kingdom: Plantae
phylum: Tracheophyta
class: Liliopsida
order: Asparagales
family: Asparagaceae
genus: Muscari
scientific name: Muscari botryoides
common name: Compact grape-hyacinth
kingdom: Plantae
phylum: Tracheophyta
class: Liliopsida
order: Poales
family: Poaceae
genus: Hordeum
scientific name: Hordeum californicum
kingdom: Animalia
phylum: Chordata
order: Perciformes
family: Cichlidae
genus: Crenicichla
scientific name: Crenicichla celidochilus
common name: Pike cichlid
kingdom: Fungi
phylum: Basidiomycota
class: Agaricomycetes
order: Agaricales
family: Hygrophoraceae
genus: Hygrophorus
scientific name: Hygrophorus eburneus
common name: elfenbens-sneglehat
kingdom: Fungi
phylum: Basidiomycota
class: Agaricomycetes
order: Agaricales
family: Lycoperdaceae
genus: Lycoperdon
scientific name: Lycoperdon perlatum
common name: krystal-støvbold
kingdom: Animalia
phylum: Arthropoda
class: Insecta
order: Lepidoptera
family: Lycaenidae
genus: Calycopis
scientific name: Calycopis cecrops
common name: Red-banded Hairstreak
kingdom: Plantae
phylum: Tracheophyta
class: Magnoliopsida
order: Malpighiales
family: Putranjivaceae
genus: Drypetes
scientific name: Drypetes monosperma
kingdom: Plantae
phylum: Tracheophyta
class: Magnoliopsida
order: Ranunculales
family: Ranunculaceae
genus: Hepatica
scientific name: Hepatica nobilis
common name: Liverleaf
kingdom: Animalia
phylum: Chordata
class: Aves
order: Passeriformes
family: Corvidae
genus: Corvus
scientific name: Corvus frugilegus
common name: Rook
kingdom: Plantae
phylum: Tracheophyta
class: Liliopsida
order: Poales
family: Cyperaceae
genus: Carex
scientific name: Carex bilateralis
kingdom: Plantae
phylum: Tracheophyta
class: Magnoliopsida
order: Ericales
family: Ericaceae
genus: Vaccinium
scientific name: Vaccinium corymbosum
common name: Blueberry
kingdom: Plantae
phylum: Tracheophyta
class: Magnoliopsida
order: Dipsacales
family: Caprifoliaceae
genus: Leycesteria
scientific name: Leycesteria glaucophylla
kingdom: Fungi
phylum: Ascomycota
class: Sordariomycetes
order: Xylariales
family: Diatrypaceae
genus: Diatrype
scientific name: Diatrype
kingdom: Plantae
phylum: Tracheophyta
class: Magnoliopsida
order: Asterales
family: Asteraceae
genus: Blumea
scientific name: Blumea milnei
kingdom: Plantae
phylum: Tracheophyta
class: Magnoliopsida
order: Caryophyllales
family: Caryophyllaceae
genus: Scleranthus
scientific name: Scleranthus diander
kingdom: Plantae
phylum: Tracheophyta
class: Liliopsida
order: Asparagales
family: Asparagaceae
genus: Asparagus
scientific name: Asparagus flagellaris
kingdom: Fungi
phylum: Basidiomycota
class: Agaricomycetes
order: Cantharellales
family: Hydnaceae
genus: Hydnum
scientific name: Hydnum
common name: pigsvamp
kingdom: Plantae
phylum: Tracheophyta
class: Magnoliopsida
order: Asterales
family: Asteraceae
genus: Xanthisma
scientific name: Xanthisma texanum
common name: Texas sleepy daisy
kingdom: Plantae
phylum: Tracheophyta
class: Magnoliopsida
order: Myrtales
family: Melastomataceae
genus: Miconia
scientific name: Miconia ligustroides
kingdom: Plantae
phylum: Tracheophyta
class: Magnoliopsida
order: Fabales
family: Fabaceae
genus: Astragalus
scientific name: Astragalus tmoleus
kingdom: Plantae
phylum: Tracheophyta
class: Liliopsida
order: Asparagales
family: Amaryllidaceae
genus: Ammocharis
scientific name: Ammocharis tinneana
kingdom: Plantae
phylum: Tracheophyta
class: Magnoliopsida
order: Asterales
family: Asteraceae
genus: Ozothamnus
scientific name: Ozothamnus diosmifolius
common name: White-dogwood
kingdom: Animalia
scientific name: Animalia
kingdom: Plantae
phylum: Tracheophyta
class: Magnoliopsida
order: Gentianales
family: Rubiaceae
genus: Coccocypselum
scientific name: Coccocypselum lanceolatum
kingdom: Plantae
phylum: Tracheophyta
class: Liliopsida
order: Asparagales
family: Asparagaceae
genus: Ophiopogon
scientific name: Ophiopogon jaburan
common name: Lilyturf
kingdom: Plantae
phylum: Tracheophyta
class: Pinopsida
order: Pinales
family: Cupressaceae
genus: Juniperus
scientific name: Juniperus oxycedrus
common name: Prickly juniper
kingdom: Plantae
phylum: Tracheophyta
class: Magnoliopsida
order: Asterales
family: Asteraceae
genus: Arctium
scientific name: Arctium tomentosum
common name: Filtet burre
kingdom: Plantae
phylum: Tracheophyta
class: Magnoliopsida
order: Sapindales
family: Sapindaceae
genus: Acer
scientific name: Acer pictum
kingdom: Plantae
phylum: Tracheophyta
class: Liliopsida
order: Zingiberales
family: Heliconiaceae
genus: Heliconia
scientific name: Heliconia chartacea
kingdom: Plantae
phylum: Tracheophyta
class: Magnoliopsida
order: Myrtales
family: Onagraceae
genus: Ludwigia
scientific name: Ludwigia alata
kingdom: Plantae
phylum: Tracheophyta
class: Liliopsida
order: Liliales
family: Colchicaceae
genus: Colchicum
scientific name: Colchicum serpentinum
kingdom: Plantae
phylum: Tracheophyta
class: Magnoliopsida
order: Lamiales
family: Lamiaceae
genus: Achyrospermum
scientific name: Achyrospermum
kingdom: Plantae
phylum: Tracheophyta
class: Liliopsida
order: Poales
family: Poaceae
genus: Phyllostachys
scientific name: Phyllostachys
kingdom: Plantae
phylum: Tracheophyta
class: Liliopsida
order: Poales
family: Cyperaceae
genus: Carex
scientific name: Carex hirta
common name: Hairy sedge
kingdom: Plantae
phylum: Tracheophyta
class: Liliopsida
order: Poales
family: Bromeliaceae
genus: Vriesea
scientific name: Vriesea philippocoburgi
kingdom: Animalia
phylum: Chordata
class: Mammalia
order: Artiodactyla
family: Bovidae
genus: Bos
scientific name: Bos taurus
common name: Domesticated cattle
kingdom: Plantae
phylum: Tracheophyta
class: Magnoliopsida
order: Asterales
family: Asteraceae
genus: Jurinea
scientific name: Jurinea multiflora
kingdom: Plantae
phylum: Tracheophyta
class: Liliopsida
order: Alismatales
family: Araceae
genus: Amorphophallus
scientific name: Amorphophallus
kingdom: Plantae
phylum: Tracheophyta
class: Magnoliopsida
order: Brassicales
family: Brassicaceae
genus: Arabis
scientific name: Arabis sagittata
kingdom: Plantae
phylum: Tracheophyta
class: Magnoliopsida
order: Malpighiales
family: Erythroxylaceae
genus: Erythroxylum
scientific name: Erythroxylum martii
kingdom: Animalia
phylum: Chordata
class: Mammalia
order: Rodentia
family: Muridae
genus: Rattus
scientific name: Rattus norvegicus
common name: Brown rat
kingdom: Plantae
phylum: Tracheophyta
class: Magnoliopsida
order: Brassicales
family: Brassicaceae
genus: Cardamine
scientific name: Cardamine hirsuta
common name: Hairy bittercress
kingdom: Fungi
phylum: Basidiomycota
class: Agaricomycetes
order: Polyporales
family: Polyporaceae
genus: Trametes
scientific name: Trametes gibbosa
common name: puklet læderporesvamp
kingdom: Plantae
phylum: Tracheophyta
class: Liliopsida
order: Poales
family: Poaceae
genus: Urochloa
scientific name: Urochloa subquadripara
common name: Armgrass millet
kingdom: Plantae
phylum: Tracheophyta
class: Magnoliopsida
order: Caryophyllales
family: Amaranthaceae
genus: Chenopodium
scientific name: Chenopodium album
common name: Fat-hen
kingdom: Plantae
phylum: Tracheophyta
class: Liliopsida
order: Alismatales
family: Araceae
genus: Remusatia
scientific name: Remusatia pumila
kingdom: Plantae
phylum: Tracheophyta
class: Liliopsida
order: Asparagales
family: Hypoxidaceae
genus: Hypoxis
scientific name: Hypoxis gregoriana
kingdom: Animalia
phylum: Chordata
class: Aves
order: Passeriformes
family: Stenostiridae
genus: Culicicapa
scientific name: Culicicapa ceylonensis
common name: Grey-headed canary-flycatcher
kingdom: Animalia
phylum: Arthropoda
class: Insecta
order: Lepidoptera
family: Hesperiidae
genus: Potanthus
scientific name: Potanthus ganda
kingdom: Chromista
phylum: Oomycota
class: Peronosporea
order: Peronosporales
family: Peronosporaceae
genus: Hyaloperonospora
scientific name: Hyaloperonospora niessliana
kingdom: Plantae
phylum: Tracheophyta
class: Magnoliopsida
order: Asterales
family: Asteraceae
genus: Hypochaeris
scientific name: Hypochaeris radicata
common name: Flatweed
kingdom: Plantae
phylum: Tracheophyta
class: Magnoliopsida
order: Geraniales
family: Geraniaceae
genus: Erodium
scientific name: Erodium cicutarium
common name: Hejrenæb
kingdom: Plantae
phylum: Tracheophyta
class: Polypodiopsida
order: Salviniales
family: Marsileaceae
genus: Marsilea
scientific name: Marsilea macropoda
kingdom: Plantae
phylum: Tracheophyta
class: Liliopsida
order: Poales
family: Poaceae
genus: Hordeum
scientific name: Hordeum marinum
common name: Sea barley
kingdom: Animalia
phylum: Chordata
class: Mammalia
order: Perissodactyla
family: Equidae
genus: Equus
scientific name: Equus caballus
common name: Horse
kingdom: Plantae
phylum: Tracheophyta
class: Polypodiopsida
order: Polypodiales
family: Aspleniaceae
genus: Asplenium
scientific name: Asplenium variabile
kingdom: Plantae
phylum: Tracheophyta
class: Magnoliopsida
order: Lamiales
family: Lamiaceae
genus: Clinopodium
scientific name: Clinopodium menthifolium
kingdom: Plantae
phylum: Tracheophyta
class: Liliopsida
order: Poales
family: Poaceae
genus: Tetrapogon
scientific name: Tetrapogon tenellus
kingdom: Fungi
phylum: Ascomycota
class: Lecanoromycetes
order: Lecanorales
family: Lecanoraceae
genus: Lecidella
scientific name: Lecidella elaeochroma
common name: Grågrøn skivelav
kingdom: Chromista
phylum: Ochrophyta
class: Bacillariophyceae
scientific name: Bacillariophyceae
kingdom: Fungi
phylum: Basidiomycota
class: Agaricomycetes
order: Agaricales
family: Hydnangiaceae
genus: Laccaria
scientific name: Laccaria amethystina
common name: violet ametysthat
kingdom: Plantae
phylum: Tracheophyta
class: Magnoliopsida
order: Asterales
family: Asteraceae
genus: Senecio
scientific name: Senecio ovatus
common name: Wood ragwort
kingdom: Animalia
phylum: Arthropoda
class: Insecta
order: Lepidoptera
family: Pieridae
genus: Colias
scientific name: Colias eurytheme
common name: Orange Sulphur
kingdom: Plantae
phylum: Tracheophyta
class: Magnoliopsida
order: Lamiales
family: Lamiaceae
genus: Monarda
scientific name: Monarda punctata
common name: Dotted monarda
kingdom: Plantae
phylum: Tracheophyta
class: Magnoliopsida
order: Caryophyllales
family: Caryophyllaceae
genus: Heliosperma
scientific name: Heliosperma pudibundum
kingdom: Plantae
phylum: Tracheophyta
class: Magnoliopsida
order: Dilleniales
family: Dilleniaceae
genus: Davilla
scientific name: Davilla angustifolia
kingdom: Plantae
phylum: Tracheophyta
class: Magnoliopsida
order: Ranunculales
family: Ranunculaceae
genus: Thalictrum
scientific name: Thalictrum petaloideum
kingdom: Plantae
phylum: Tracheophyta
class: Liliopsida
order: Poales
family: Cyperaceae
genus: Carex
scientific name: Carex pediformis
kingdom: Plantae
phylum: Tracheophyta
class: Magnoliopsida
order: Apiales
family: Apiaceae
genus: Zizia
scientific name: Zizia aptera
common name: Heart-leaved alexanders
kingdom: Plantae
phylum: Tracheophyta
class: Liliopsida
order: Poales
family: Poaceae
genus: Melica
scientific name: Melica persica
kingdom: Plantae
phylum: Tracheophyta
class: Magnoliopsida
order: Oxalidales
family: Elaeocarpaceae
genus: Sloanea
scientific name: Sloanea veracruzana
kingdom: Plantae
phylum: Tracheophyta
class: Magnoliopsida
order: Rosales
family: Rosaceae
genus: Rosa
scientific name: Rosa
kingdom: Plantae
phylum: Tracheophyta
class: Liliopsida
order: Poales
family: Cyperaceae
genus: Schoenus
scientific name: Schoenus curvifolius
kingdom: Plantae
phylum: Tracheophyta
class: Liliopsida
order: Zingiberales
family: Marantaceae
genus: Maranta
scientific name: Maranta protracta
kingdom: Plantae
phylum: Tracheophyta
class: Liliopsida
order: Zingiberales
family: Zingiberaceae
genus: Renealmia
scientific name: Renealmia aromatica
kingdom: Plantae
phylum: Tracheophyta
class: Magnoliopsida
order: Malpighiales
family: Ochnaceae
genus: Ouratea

##########

## Prompt
Starting at the line that has "common name: Domesticated cattle" and stopping after the line that has "genus: Amorphophallus", set out the lines of the listing above as a numbered list, skipping any blank lines.

## Response to this task
1. common name: Domesticated cattle
2. kingdom: Plantae
3. phylum: Tracheophyta
4. class: Magnoliopsida
5. order: Asterales
6. family: Asteraceae
7. genus: Jurinea
8. scientific name: Jurinea multiflora
9. kingdom: Plantae
10. phylum: Tracheophyta
11. class: Liliopsida
12. order: Alismatales
13. family: Araceae
14. genus: Amorphophallus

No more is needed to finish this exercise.